If you are able to use a Lookup stage in an SMP environment chances are that it will result in a job that finishes faster, because there is no requirement to sort the data. Entire partitioning is managed via shared memory.

udayanguha · Post by **udayanguha** » Sun Nov 01, 2015 9:01 pm

Thanks Ray, sorry for being so questionative but I still have a slight doubt.
So lookup stage will work faster because no sorting is required.
Going by the same logic, if I still use a join stage with entire partition and disable the APT_NO_SORT_INSERTION environment variable, will join and lookup give me same performance and same output.

ray.wurlod · Post by **ray.wurlod** » Sun Nov 01, 2015 9:45 pm

Using Entire partitioning with a Join stage will give you the Cartesian product of the inputs. You don't want to go there.

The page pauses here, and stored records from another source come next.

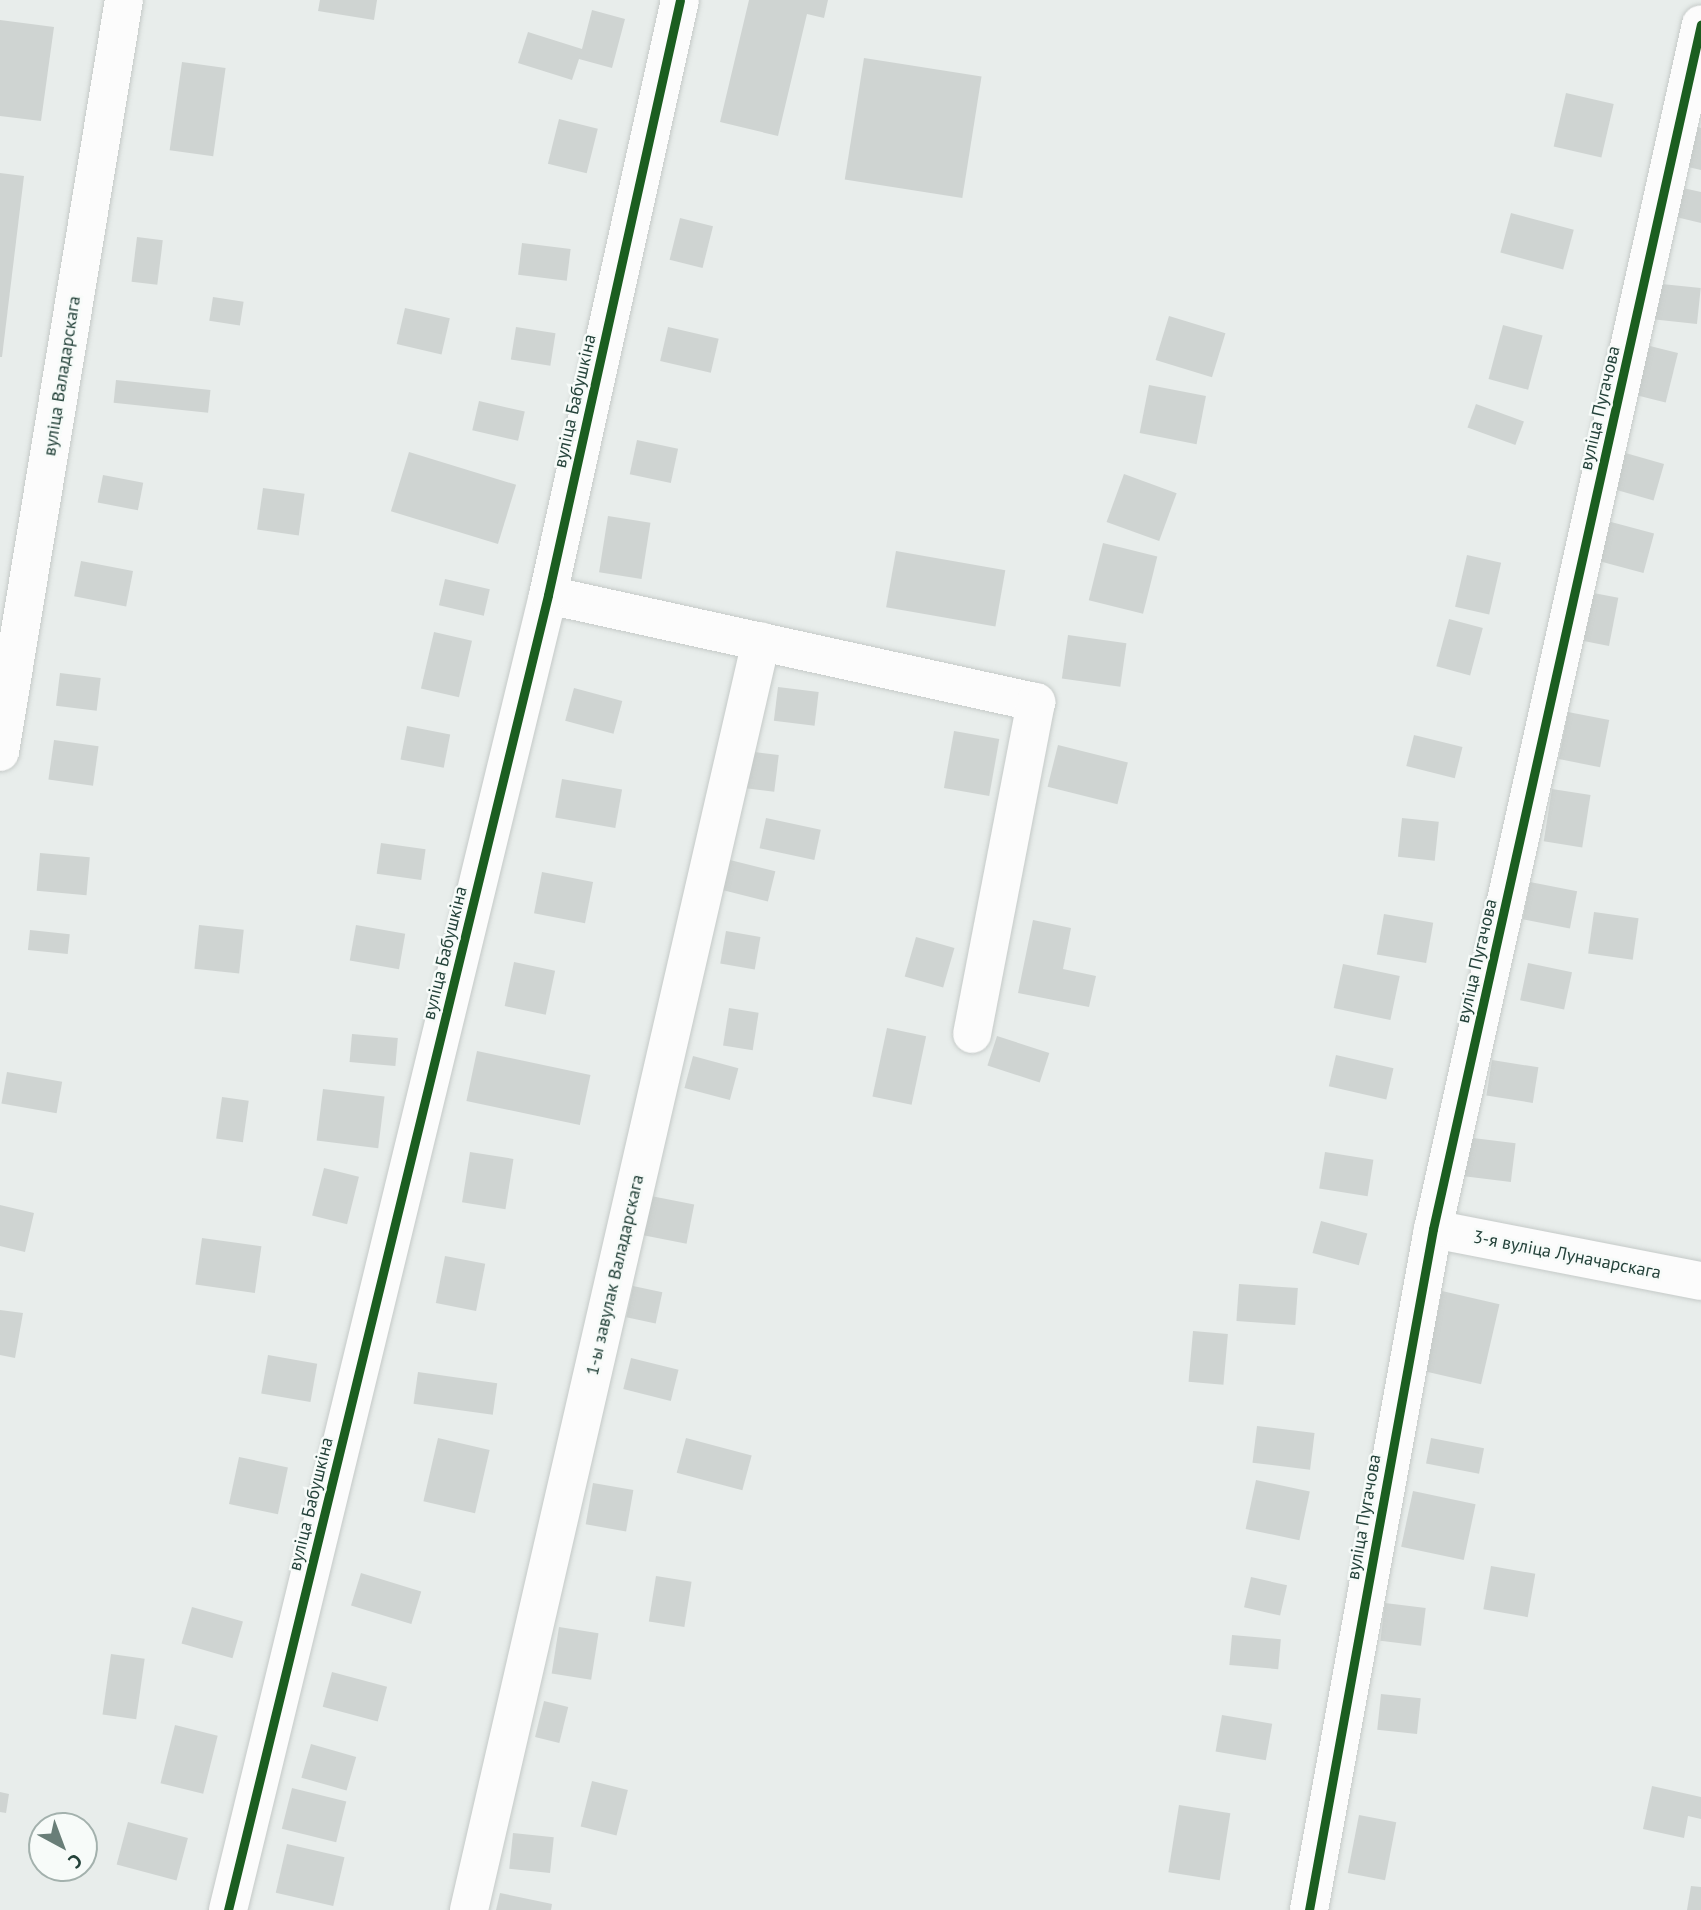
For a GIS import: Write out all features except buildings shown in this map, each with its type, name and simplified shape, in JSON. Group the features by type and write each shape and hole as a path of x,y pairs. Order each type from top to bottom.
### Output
{"street":[{"name":"вуліца Валадарскага","path":"0,752 124,0"},
{"name":"вуліца Бабушкіна","path":"228,1910 548,595 680,0"},
{"name":"вуліца Пугачова","path":"1309,1910 1433,1229 1701,24"},
{"path":"548,595 1036,702 972,1034"},
{"name":"1-ы завулак Валадарскага","path":"469,1910 761,641"},
{"name":"3-я вуліца Луначарскага","path":"1433,1229 1701,1281"}],"cycle path":[{"path":"228,1910 548,595 680,0"},
{"path":"1309,1910 1433,1229 1701,24"}]}
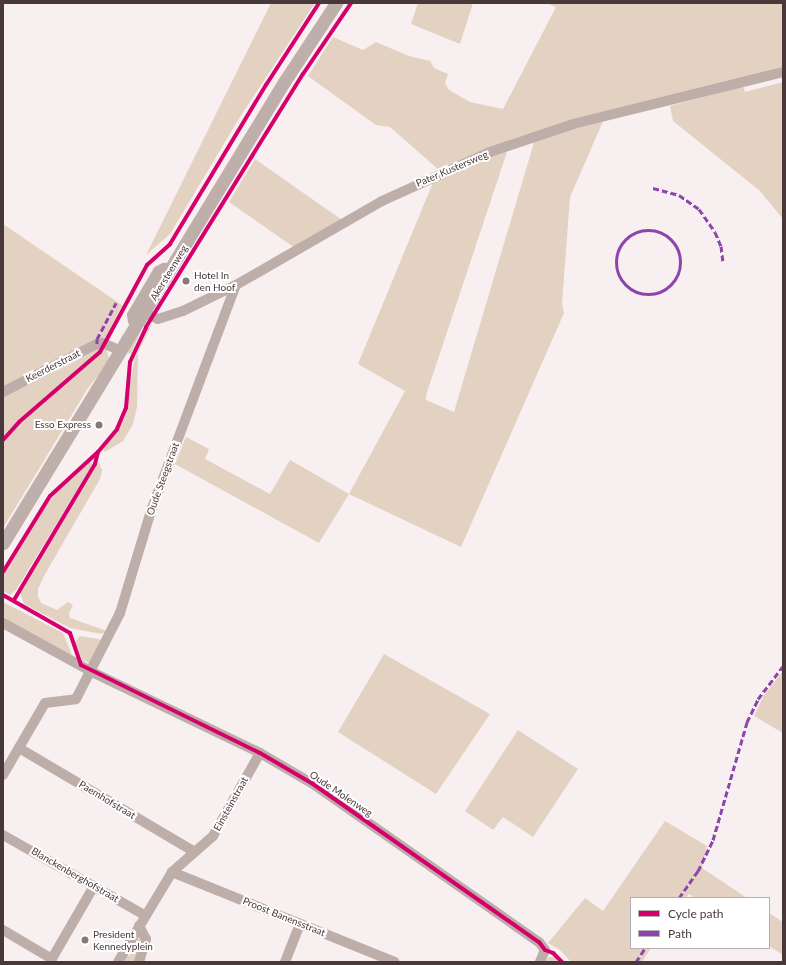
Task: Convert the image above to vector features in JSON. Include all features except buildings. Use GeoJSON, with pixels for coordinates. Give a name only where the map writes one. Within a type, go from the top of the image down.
{"type":"FeatureCollection","features":[{"type":"Feature","properties":{"kind":"main road","name":"Akersteenweg"},"geometry":{"type":"LineString","coordinates":[[3,543],[114,349],[141,319],[300,56],[336,3]]}},
{"type":"Feature","properties":{"kind":"street","name":"Pater Kustersweg"},"geometry":{"type":"LineString","coordinates":[[141,319],[155,319],[178,313],[236,285],[382,201],[490,152],[580,123],[783,72]]}},
{"type":"Feature","properties":{"kind":"street","name":"Oude Steegstraat"},"geometry":{"type":"LineString","coordinates":[[19,748],[45,703],[76,699],[92,672],[120,613],[154,502],[236,285]]}},
{"type":"Feature","properties":{"kind":"street","name":"Keerderstraat"},"geometry":{"type":"LineString","coordinates":[[3,392],[61,360],[97,344],[114,349]]}},
{"type":"Feature","properties":{"kind":"street","name":"Oude Molenweg"},"geometry":{"type":"LineString","coordinates":[[3,623],[92,672],[260,753],[313,784],[539,942],[545,950],[540,962]]}},
{"type":"Feature","properties":{"kind":"street"},"geometry":{"type":"LineString","coordinates":[[3,775],[19,748]]}},
{"type":"Feature","properties":{"kind":"street","name":"Paemhofstraat"},"geometry":{"type":"LineString","coordinates":[[19,748],[195,852]]}},
{"type":"Feature","properties":{"kind":"street","name":"Einsteinstraat"},"geometry":{"type":"LineString","coordinates":[[118,962],[172,872],[213,836],[260,753]]}},
{"type":"Feature","properties":{"kind":"street","name":"Blanckenberghofstraat"},"geometry":{"type":"LineString","coordinates":[[3,835],[146,916]]}},
{"type":"Feature","properties":{"kind":"street","name":"Proost Banensstraat"},"geometry":{"type":"LineString","coordinates":[[172,872],[300,924],[383,960],[395,962]]}},
{"type":"Feature","properties":{"kind":"street"},"geometry":{"type":"LineString","coordinates":[[3,930],[51,960],[94,886]]}},
{"type":"Feature","properties":{"kind":"street"},"geometry":{"type":"LineString","coordinates":[[285,962],[300,924]]}},
{"type":"Feature","properties":{"kind":"street"},"geometry":{"type":"LineString","coordinates":[[139,962],[146,939],[140,926]]}},
{"type":"Feature","properties":{"kind":"shaded area"},"geometry":{"type":"Polygon","coordinates":[[[271,3],[315,3],[240,117],[170,234],[146,255],[271,3]]]}},
{"type":"Feature","properties":{"kind":"shaded area"},"geometry":{"type":"Polygon","coordinates":[[[418,3],[473,3],[460,44],[411,24],[418,3]]]}},
{"type":"Feature","properties":{"kind":"shaded area"},"geometry":{"type":"Polygon","coordinates":[[[546,3],[783,3],[783,70],[517,138],[439,170],[390,127],[376,125],[308,76],[333,37],[363,50],[376,42],[409,56],[430,61],[434,68],[448,74],[445,83],[449,90],[470,102],[503,109],[556,7],[546,3]]]}},
{"type":"Feature","properties":{"kind":"shaded area"},"geometry":{"type":"Polygon","coordinates":[[[783,82],[783,219],[760,191],[673,121],[670,106],[743,86],[745,92],[783,82]]]}},
{"type":"Feature","properties":{"kind":"shaded area"},"geometry":{"type":"Polygon","coordinates":[[[604,119],[570,197],[562,304],[564,313],[461,547],[349,494],[405,391],[358,364],[434,180],[508,149],[426,395],[426,400],[454,412],[535,139],[604,119]]]}},
{"type":"Feature","properties":{"kind":"shaded area"},"geometry":{"type":"Polygon","coordinates":[[[255,159],[342,220],[295,248],[229,202],[255,159]]]}},
{"type":"Feature","properties":{"kind":"shaded area"},"geometry":{"type":"Polygon","coordinates":[[[3,224],[122,305],[106,337],[93,341],[64,356],[57,371],[100,348],[106,349],[109,358],[107,365],[88,388],[3,528],[3,224]]]}},
{"type":"Feature","properties":{"kind":"shaded area"},"geometry":{"type":"Polygon","coordinates":[[[152,324],[138,353],[137,407],[133,424],[123,441],[105,452],[103,450],[125,417],[134,360],[148,327],[152,324]]]}},
{"type":"Feature","properties":{"kind":"shaded area"},"geometry":{"type":"Polygon","coordinates":[[[143,326],[131,354],[130,354],[127,352],[143,326]]]}},
{"type":"Feature","properties":{"kind":"shaded area"},"geometry":{"type":"Polygon","coordinates":[[[186,437],[209,449],[205,459],[270,494],[290,460],[349,494],[319,543],[175,464],[186,437]]]}},
{"type":"Feature","properties":{"kind":"shaded area"},"geometry":{"type":"Polygon","coordinates":[[[90,460],[93,464],[16,590],[10,595],[3,591],[3,575],[46,505],[64,484],[90,460]]]}},
{"type":"Feature","properties":{"kind":"shaded area"},"geometry":{"type":"Polygon","coordinates":[[[99,462],[102,470],[100,479],[44,576],[38,589],[38,596],[41,603],[57,610],[68,602],[73,605],[69,614],[70,618],[107,631],[101,634],[70,628],[24,604],[20,593],[99,462]]]}},
{"type":"Feature","properties":{"kind":"shaded area"},"geometry":{"type":"Polygon","coordinates":[[[3,602],[63,633],[72,655],[3,619],[3,602]]]}},
{"type":"Feature","properties":{"kind":"shaded area"},"geometry":{"type":"Polygon","coordinates":[[[80,636],[99,639],[101,642],[90,663],[82,660],[75,642],[80,636]]]}},
{"type":"Feature","properties":{"kind":"shaded area"},"geometry":{"type":"Polygon","coordinates":[[[384,654],[490,714],[436,794],[338,732],[384,654]]]}},
{"type":"Feature","properties":{"kind":"shaded area"},"geometry":{"type":"Polygon","coordinates":[[[783,671],[783,733],[754,716],[764,695],[783,671]]]}},
{"type":"Feature","properties":{"kind":"shaded area"},"geometry":{"type":"Polygon","coordinates":[[[518,730],[578,769],[533,837],[503,817],[493,830],[465,811],[518,730]]]}},
{"type":"Feature","properties":{"kind":"shaded area"},"geometry":{"type":"Polygon","coordinates":[[[665,821],[707,846],[702,868],[746,897],[694,897],[689,894],[687,897],[630,897],[630,949],[650,949],[642,962],[571,962],[560,950],[548,943],[585,898],[603,911],[665,821]]]}},
{"type":"Feature","properties":{"kind":"shaded area"},"geometry":{"type":"Polygon","coordinates":[[[770,914],[783,922],[783,955],[770,947],[770,914]]]}},
{"type":"Feature","properties":{"kind":"shaded area"},"geometry":{"type":"Polygon","coordinates":[[[139,932],[143,940],[136,962],[121,962],[139,932]]]}},
{"type":"Feature","properties":{"kind":"shaded area"},"geometry":{"type":"Polygon","coordinates":[[[549,957],[558,957],[563,962],[545,962],[549,957]]]}},
{"type":"Feature","properties":{"kind":"marked path"},"geometry":{"type":"LineString","coordinates":[[653,188],[679,195],[699,209],[715,232],[721,246],[723,262]]}},
{"type":"Feature","properties":{"kind":"marked path"},"geometry":{"type":"LineString","coordinates":[[642,230],[654,230],[671,239],[678,250],[680,262],[678,274],[671,285],[654,294],[642,294],[630,289],[621,280],[616,268],[616,256],[621,244],[630,235],[642,230]]}},
{"type":"Feature","properties":{"kind":"marked path"},"geometry":{"type":"LineString","coordinates":[[97,344],[97,339],[116,303]]}},
{"type":"Feature","properties":{"kind":"marked path"},"geometry":{"type":"LineString","coordinates":[[680,897],[698,871],[713,840],[747,722],[758,699],[783,666]]}},
{"type":"Feature","properties":{"kind":"marked path"},"geometry":{"type":"LineString","coordinates":[[636,962],[644,949]]}},
{"type":"Feature","properties":{"kind":"cycle path"},"geometry":{"type":"LineString","coordinates":[[3,440],[19,422],[100,352],[147,265],[170,244],[266,85],[319,3]]}},
{"type":"Feature","properties":{"kind":"cycle path"},"geometry":{"type":"LineString","coordinates":[[3,572],[50,496],[98,452],[117,429],[126,408],[130,362],[146,327],[303,74],[351,3]]}},
{"type":"Feature","properties":{"kind":"cycle path"},"geometry":{"type":"LineString","coordinates":[[14,600],[95,464],[98,452]]}},
{"type":"Feature","properties":{"kind":"cycle path"},"geometry":{"type":"LineString","coordinates":[[3,595],[70,633],[81,665],[260,753],[313,784],[539,942],[545,950],[553,953],[562,962]]}},
{"type":"Feature","properties":{"kind":"place","name":"Hotel In den Hoof"},"geometry":{"type":"Point","coordinates":[186,281]}},
{"type":"Feature","properties":{"kind":"place","name":"Esso Express"},"geometry":{"type":"Point","coordinates":[99,425]}},
{"type":"Feature","properties":{"kind":"place","name":"President Kennedyplein"},"geometry":{"type":"Point","coordinates":[85,940]}}]}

The remainder of your questions are moot.

Believe the documentation. The Join stage requires that its inputs be identically partitioned using a key-based partitioning algorithm (to ensure key adjacency). The framework will insert a partitioner if you have not specified key-based partitioning. The Join stage also requires that its inputs be identially sorted on the Join keys, so that it only has to deal with a single join key value in memory at a time. By disabling insertion of tsort operators you risk the job aborting with "row out of order" errors, or of incorrect results in the case of an outer join.

If you are 100% confident that your data are correctly sorted prefer the "check only" environment variable; this means that the inserted tsort operator will not actually sort the data; it will only check that they are sorted.